Chesley Sullenberger, the US ambassador to the International Civil Aviation Organization (ICAO), will leave his post on 1 July, less than six months after he took on the role, several media report.
Sullenberger gained global fame in 2009 after landing a US Airways Airbus A320 in the Hudson River near Manhattan, following a dual bird strike that took out both engines.
“Relinquishing my role as Ambassador was not an easy decision,” Sullenberger is quoted as saying in a statement on 23 June. He does not give a reason for that decision.
“Being selected by President Biden for this important role, confirmed by the US Senate and representing the United States in Montreal has been the honour of a lifetime and I am deeply grateful to the President and my family for supporting me throughout,” he writes.

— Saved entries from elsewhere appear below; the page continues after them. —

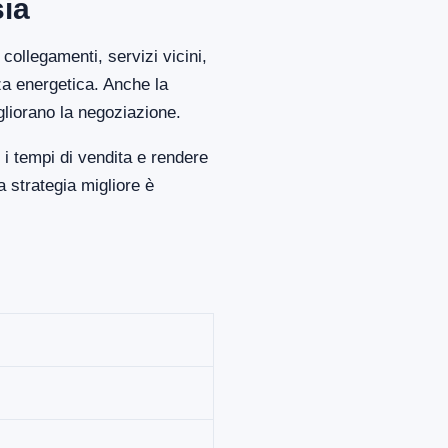
sia
collegamenti, servizi vicini,
za energetica. Anche la
gliorano la negoziazione.
i tempi di vendita e rendere
 strategia migliore è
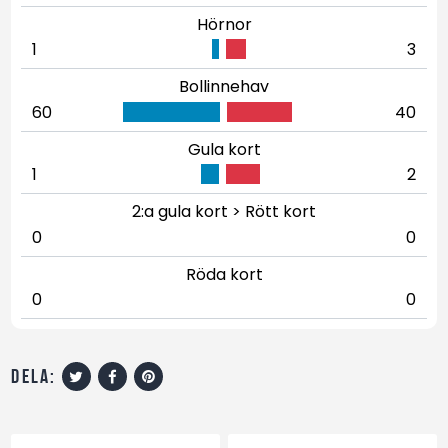
Hörnor
1
3
Bollinnehav
60
40
Gula kort
1
2
2:a gula kort > Rött kort
0
0
Röda kort
0
0
dela:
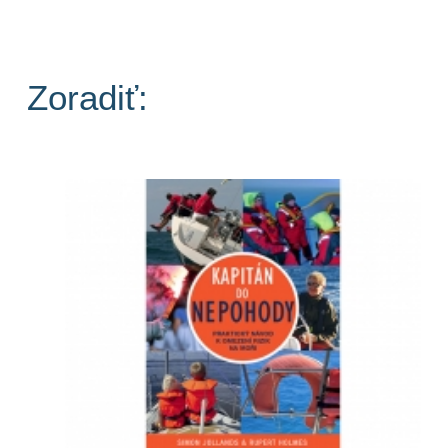
Zoradiť:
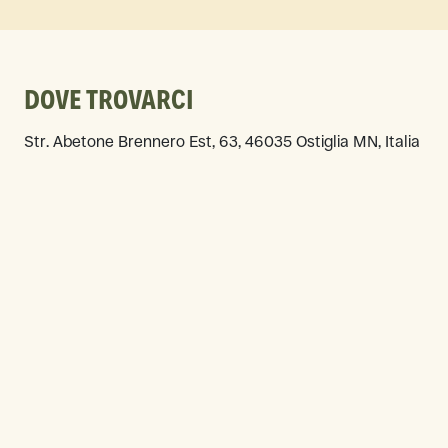
DOVE TROVARCI
Str. Abetone Brennero Est, 63, 46035 Ostiglia MN, Italia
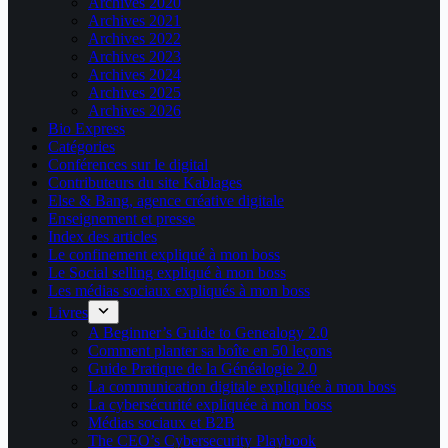
Archives 2020
Archives 2021
Archives 2022
Archives 2023
Archives 2024
Archives 2025
Archives 2026
Bio Express
Catégories
Conférences sur le digital
Contributeurs du site Kablages
Else & Bang, agence créative digitale
Enseignement et presse
Index des articles
Le confinement expliqué à mon boss
Le Social selling expliqué à mon boss
Les médias sociaux expliqués à mon boss
Livres
A Beginner’s Guide to Genealogy 2.0
Comment planter sa boîte en 50 leçons
Guide Pratique de la Généalogie 2.0
La communication digitale expliquée à mon boss
La cybersécurité expliquée à mon boss
Médias sociaux et B2B
The CEO’s Cybersecurity Playbook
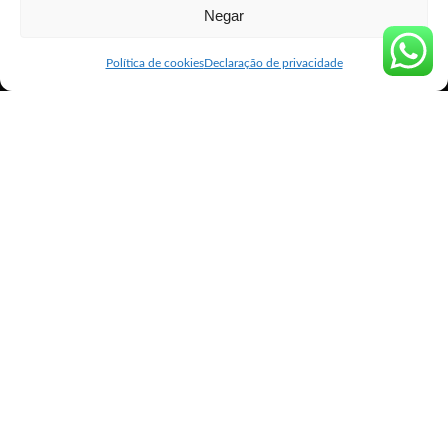
Negar
Política de cookies
Declaração de privacidade
Cytotec Arapiraca
Cytotec Arapiraca
Cytotec ® é o nome comercial do medicamento
cujo composto farmacológico é o
misoprostol
, uma prostaglandina
sintética. Pode ser usado por via oral, vaginal ou sublingual. Essa
medicação inicialmente foi lançada no mercado para tratamento e
prevenção de
úlceras gástricas
e
duodenais.
Porém, posteriormente, foi observado que o
Cytotec
® também
possui efeito de
dilatação
do colo do útero da mulher e promoção
de
contrações uterinas
, ou seja, um medicamento que facilita a
expulsão do embrião e/ou feto.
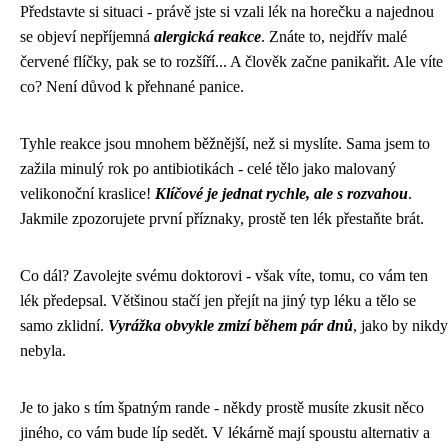
Představte si situaci - právě jste si vzali lék na horečku a najednou
se objeví nepříjemná
alergická reakce
. Znáte to, nejdřív malé
červené flíčky, pak se to rozšíří... A člověk začne panikařit. Ale víte
co? Není důvod k přehnané panice.
Tyhle reakce jsou mnohem běžnější, než si myslíte. Sama jsem to
zažila minulý rok po antibiotikách - celé tělo jako malovaný
velikonoční kraslice!
Klíčové je jednat rychle, ale s rozvahou
.
Jakmile zpozorujete první příznaky, prostě ten lék přestaňte brát.
Co dál? Zavolejte svému doktorovi - však víte, tomu, co vám ten
lék předepsal. Většinou stačí jen přejít na jiný typ léku a tělo se
samo zklidní.
Vyrážka obvykle zmizí během pár dnů
, jako by nikdy
nebyla.
Je to jako s tím špatným rande - někdy prostě musíte zkusit něco
jiného, co vám bude líp sedět. V lékárně mají spoustu alternativ a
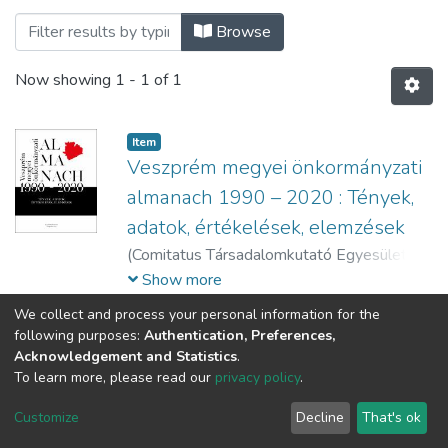
Browsing Könyvek - Tanulmánykötetek - 
Browse
Now showing
1 - 1 of 1
Item
Veszprém megyei önkormányzati
almanach 1990 – 2020 : Tények,
adatok, értékelések, elemzések
(
Comitatus Társadalomkutató Egyesület,
2020
)
Zongor, Gábor (szerk.)
;
Agg, Zoltán
Show more
(szerk.)
We collect and process your personal information for the
following purposes:
Authentication, Preferences,
Acknowledgement and Statistics
.
To learn more, please read our
privacy policy
.
DSpace software
copyright © 2002-2026
LYRASIS
Cookie
Privacy
End User
Send
Customize
Decline
That's ok
settings
policy
Agreement
Feedback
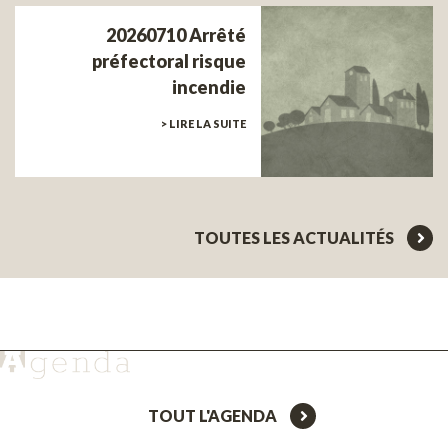
20260710 Arrêté
préfectoral risque
incendie
> LIRE LA SUITE
TOUTES LES ACTUALITÉS
TOUT L'AGENDA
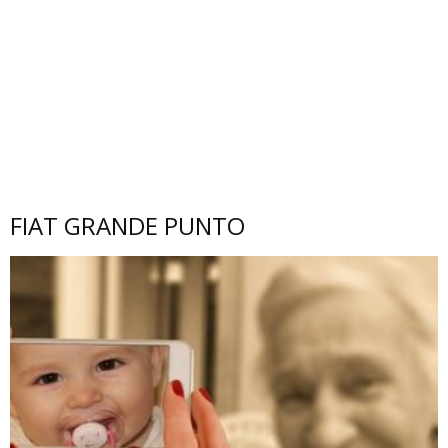
FIAT GRANDE PUNTO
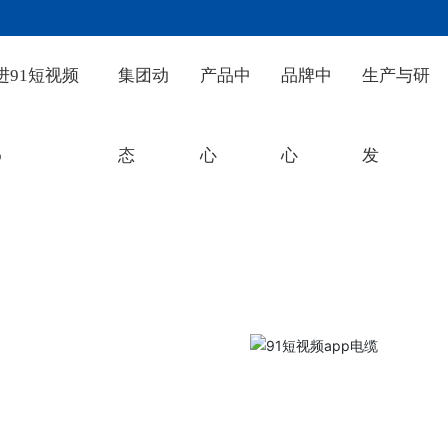
进91短视频
集团动
产品中
品牌中
生产与研
p
态
心
心
发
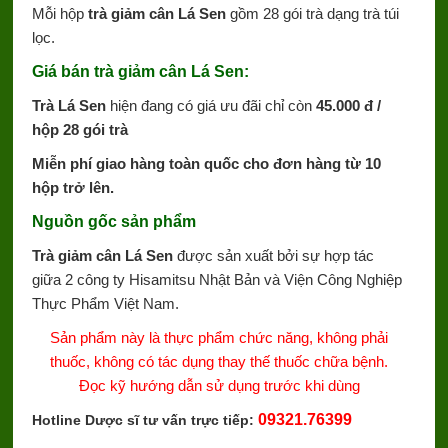
Mỗi hộp
trà giảm cân Lá Sen
gồm 28 gói trà dạng trà túi
lọc.
Giá bán trà giảm cân Lá Sen:
Trà Lá Sen
hiện đang có giá ưu đãi chỉ còn
45.000 đ /
hộp 28 gói trà
Miễn phí giao hàng toàn quốc cho đơn hàng từ 10
hộp trở lên.
Nguồn gốc sản phẩm
Trà giảm cân Lá Sen
được sản xuất bởi sự hợp tác
giữa 2 công ty Hisamitsu Nhật Bản và Viện Công Nghiệp
Thực Phẩm Việt Nam.
Sản phẩm này là thực phẩm chức năng, không phải
thuốc, không có tác dụng thay thế thuốc chữa bệnh.
Đọc kỹ hướng dẫn sử dụng trước khi dùng
09321.76399
Hotline Dược sĩ tư vấn trực tiếp:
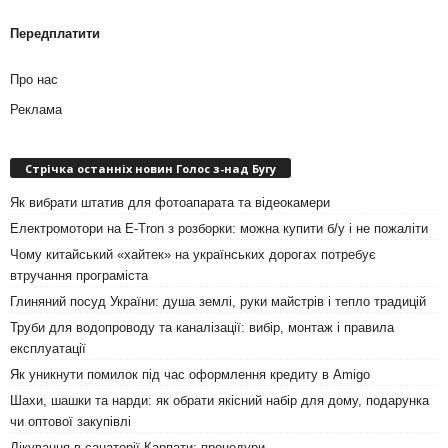
Передплатити
Про нас
Реклама
Стрічка останніх новин Голос з-над Бугу
Як вибрати штатив для фотоапарата та відеокамери
Електромотори на E-Tron з розборки: можна купити б/у і не пожаліти
Чому китайський «хайтек» на українських дорогах потребує
втручання програміста
Глиняний посуд України: душа землі, руки майстрів і тепло традицій
Труби для водопроводу та каналізації: вибір, монтаж і правила
експлуатації
Як уникнути помилок під час оформлення кредиту в Amigo
Шахи, шашки та нарди: як обрати якісний набір для дому, подарунка
чи оптової закупівлі
Лікування в санаторії Карпати: процедури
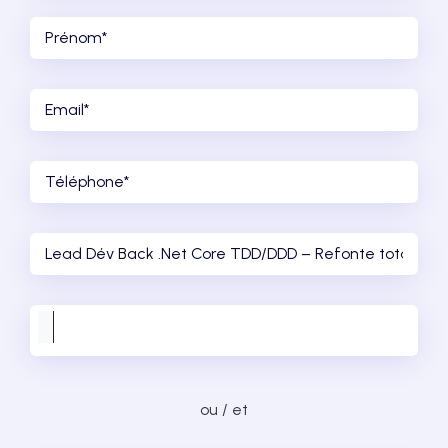
ou / et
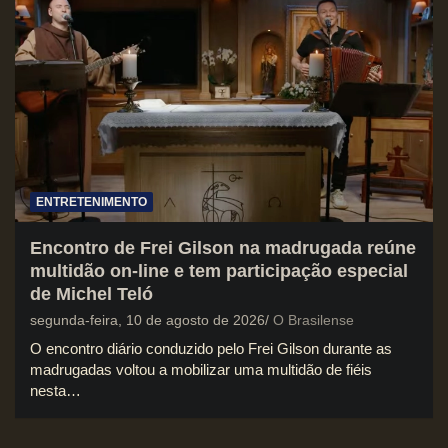
ENTRETENIMENTO
Encontro de Frei Gilson na madrugada reúne
multidão on-line e tem participação especial
de Michel Teló
segunda-feira, 10 de agosto de 2026
O Brasilense
O encontro diário conduzido pelo Frei Gilson durante as
madrugadas voltou a mobilizar uma multidão de fiéis
nesta…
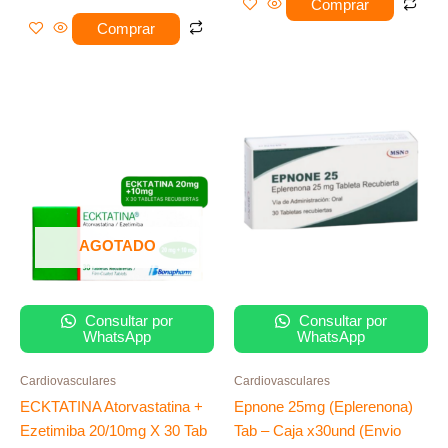
Comprar
Comprar
AGOTADO
Consultar por
Consultar por
WhatsApp
WhatsApp
Cardiovasculares
Cardiovasculares
ECKTATINA Atorvastatina +
Epnone 25mg (Eplerenona)
Ezetimiba 20/10mg X 30 Tab
Tab – Caja x30und (Envio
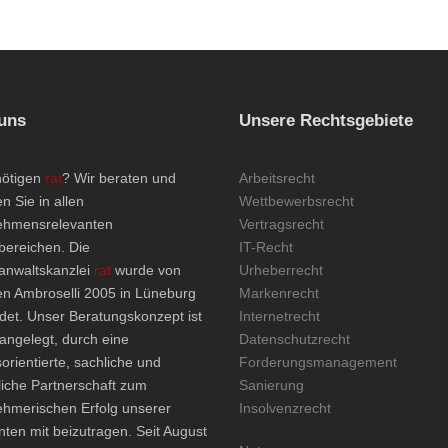
uns
Unsere Rechtsgebiete
nötigen
rat
? Wir beraten und
Arbeitsrecht
en Sie in allen
Wettbewerbsrecht
ehmensrelevanten
Vertragsrecht
bereichen. Die
IT-Recht
anwaltskanzlei
rat
wurde von
Urheberrecht
en Ambroselli 2005 in Lüneburg
Markenrecht
det. Unser Beratungskonzept ist
Internetrecht
angelegt, durch eine
Datenschutzrecht
orientierte, sachliche und
Forderungsmanagement
liche Partnerschaft zum
Sanierung
ehmerischen Erfolg unserer
Insolvenzrecht
ten mit beizutragen. Seit August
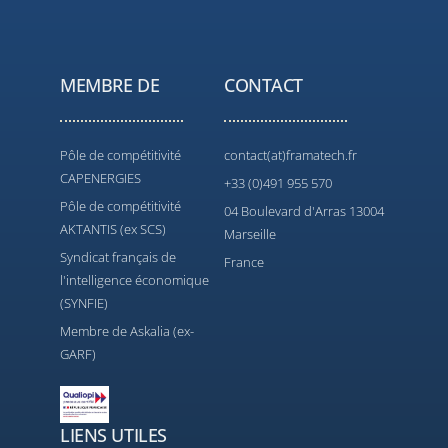
MEMBRE DE
CONTACT
Pôle de compétitivité
contact(at)framatech.fr
CAPENERGIES
+33 (0)491 955 570
Pôle de compétitivité
04 Boulevard d'Arras 13004
AKTANTIS (ex SCS)
Marseille
Syndicat français de
France
l'intelligence économique
(SYNFIE)
Membre de Askalia (ex-
GARF)
LIENS UTILES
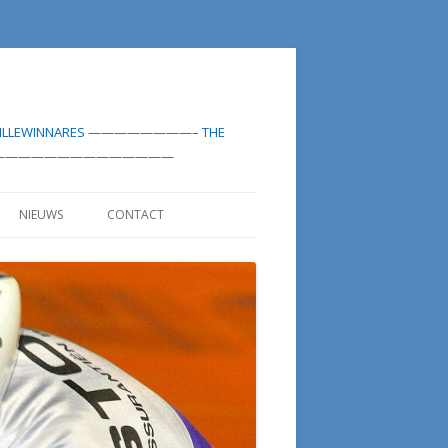
-MEDAILLEWINNARES ————————– THE
LIST——————————————————
NIEUWS
CONTACT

He adds that his commitment to aviation safety and security, which pre-dates his emergency landing on the Hudson River, “will remain my focus as I return to private life”.
The so-called “Miracle on the Hudson” happened on 15 January 2009, when Flight 1549 ditched in the Hudson River after both of the A320’s engines ingested multiple Canada geese at about 2,800ft and 230kt (414km/h) during a climb-out from New York’s LaGuardia airport.
Despite losing nearly all engine thrust due to damage caused by the birds entering the engine core, Sullenberger successfully landed the aircraft in the river. All 150 passengers and crew aboard survived.
Sullenberger retired from US Airways in 2010 after a 30-year career.